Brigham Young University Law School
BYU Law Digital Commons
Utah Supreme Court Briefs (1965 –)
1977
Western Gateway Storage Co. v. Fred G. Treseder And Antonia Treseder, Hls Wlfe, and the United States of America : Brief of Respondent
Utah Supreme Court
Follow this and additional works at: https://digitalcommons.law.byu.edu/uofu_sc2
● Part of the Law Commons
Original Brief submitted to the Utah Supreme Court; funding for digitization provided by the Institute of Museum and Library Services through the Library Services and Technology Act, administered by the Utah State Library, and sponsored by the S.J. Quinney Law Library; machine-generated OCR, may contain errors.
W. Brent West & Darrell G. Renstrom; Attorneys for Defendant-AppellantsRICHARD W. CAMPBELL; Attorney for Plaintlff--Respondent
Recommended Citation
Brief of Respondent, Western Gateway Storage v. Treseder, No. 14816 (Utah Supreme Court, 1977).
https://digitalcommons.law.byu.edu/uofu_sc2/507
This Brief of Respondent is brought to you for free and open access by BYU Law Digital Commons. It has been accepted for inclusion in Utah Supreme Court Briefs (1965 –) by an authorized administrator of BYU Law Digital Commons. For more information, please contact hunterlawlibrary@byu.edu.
==============================
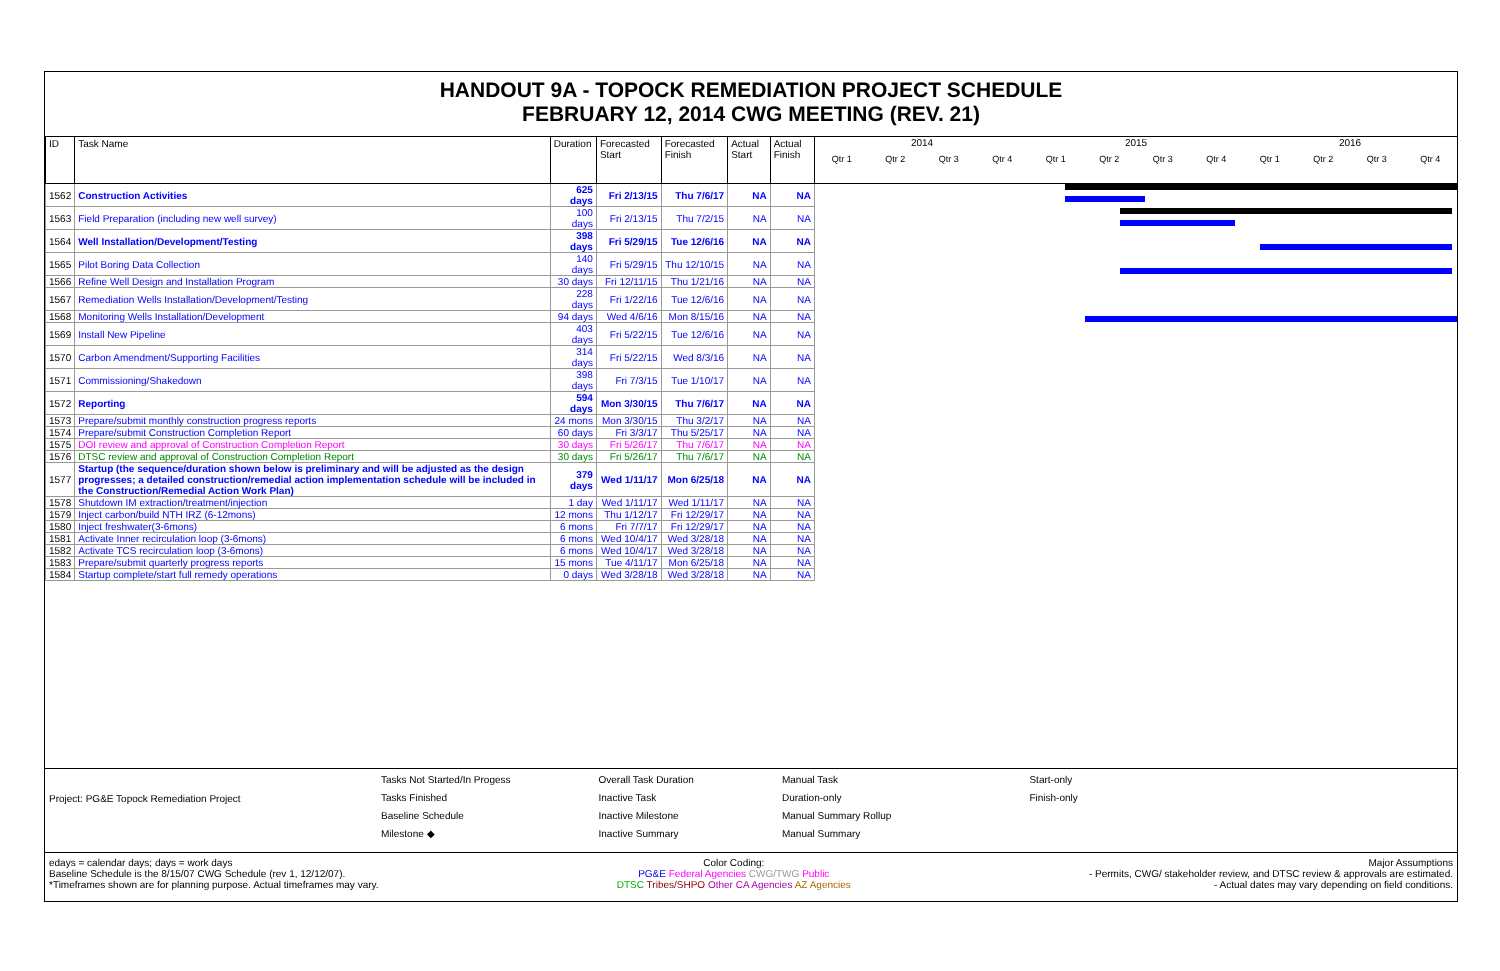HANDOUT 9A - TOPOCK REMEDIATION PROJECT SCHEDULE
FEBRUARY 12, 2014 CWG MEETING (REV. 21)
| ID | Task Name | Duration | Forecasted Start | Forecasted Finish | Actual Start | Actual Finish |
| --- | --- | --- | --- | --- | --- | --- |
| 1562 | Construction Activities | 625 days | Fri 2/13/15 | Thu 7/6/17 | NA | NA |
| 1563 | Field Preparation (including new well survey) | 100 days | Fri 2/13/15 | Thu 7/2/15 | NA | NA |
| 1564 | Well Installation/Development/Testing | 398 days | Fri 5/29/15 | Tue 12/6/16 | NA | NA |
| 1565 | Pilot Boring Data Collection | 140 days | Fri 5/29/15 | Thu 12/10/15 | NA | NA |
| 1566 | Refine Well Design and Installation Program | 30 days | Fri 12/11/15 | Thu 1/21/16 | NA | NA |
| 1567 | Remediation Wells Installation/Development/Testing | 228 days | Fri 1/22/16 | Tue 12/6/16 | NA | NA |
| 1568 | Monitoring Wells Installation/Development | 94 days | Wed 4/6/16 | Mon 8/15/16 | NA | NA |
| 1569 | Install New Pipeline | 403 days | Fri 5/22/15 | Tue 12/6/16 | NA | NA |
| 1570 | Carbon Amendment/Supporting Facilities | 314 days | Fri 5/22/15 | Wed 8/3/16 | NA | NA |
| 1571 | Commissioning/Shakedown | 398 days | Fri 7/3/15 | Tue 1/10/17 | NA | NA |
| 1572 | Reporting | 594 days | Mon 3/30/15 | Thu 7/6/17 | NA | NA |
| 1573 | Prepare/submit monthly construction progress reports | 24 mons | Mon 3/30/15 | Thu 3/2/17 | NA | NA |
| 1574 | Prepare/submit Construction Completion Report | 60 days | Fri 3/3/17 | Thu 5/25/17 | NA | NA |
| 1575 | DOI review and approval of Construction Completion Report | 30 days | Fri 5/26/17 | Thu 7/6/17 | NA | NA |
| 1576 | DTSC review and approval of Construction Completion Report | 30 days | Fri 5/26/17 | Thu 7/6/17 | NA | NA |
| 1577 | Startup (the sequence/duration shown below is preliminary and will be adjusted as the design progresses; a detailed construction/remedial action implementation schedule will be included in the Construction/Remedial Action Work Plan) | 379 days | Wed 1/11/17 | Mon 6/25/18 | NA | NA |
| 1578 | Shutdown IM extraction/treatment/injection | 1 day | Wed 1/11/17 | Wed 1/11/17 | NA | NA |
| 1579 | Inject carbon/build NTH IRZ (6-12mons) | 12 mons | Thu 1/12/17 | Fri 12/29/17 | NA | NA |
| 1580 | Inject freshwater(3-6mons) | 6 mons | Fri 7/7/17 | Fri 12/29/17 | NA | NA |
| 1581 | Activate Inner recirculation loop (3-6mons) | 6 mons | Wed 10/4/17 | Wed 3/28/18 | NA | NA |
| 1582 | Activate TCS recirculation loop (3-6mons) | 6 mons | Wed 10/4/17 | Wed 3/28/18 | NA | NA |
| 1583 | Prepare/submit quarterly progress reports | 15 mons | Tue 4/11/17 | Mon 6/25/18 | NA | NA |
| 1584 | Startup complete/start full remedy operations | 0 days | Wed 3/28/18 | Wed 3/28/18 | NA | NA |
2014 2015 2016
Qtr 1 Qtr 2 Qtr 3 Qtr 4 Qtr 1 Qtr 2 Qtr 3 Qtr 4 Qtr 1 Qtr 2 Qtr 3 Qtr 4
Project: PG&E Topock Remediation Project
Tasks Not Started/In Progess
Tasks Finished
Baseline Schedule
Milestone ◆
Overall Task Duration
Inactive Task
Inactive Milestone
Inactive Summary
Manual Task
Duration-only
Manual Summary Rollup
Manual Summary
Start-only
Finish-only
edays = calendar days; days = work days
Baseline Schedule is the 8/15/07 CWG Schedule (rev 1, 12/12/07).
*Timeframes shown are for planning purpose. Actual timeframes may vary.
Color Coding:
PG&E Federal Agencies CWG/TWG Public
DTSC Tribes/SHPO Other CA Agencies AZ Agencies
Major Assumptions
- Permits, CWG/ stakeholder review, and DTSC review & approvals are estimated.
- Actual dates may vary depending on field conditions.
==============================
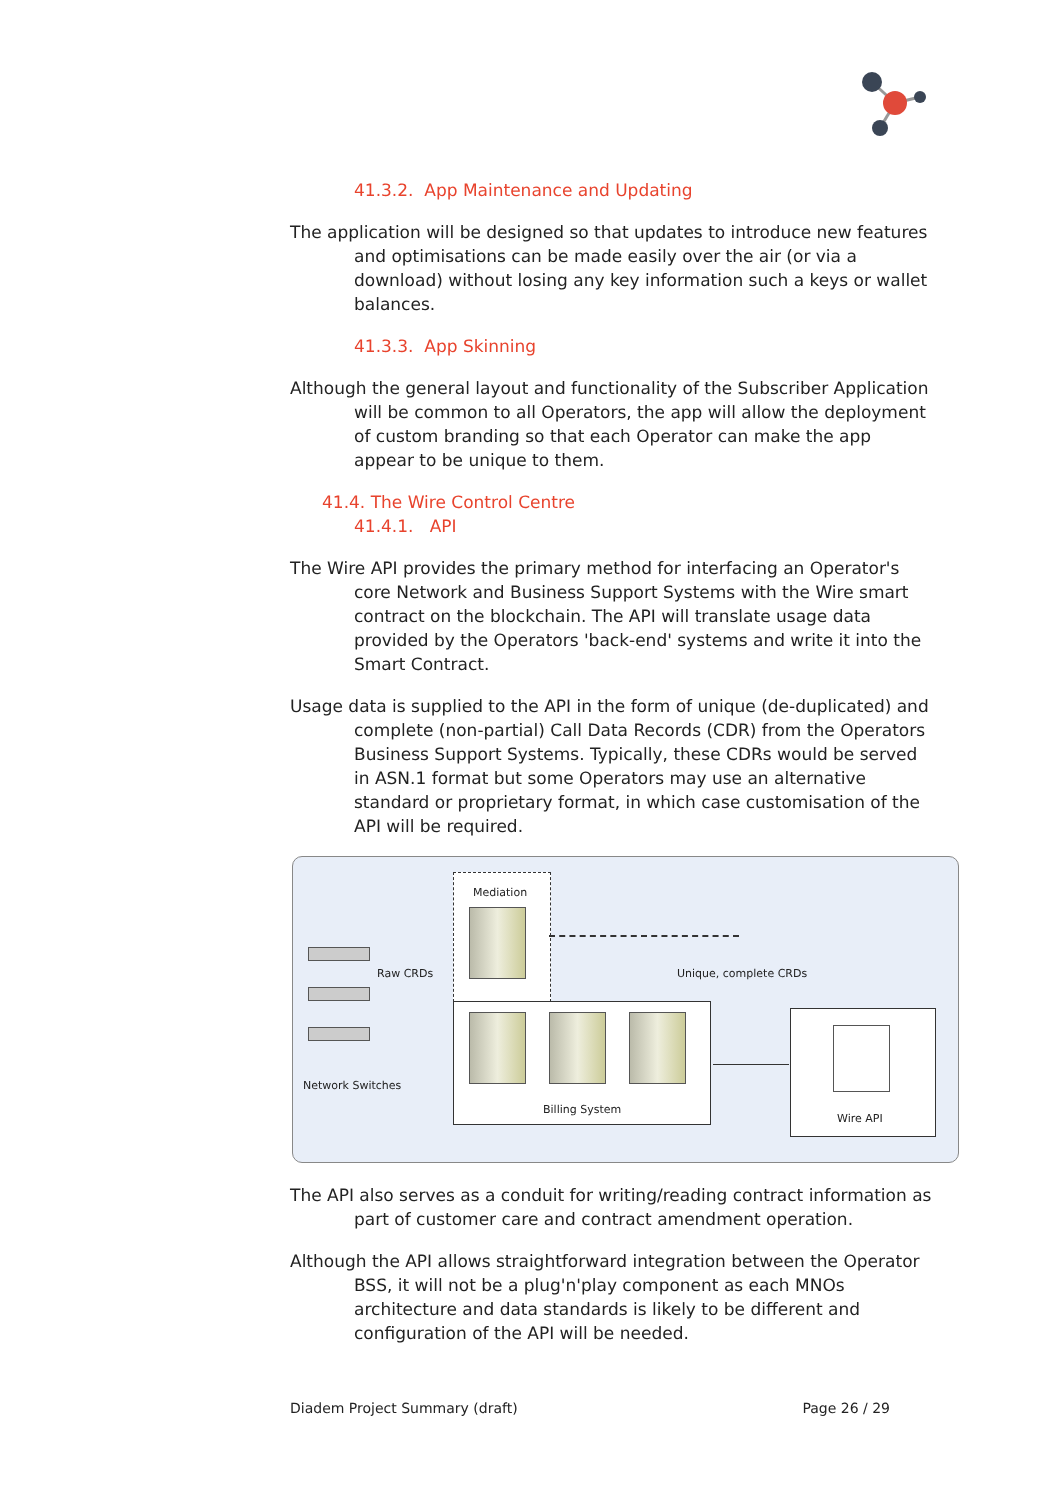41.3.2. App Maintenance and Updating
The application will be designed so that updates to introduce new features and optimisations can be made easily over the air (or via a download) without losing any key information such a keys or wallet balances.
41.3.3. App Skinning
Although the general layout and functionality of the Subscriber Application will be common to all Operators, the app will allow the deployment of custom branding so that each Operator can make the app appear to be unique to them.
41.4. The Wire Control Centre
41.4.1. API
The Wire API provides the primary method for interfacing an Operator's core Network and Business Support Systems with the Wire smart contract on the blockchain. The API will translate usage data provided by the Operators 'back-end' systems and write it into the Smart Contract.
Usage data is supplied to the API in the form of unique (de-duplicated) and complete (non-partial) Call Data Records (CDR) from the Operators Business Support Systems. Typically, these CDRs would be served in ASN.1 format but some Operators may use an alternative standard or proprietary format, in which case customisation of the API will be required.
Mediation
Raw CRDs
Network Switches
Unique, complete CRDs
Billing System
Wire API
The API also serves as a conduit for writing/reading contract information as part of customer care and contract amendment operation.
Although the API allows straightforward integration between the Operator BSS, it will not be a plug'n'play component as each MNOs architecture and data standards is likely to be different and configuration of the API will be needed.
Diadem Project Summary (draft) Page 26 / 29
==============================
- _Problem statement_: Would you retype the lines above from the one with "Brigham Young University Law School" down to the one with "the Law Commons", word for word, both ends included and no other lines?

- _Task solution_:
Brigham Young University Law School
BYU Law Digital Commons
Utah Supreme Court Briefs (1965 –)
1977
Western Gateway Storage Co. v. Fred G. Treseder And Antonia Treseder, Hls Wlfe, and the United States of America : Brief of Respondent
Utah Supreme Court
Follow this and additional works at: https://digitalcommons.law.byu.edu/uofu_sc2
● Part of the Law Commons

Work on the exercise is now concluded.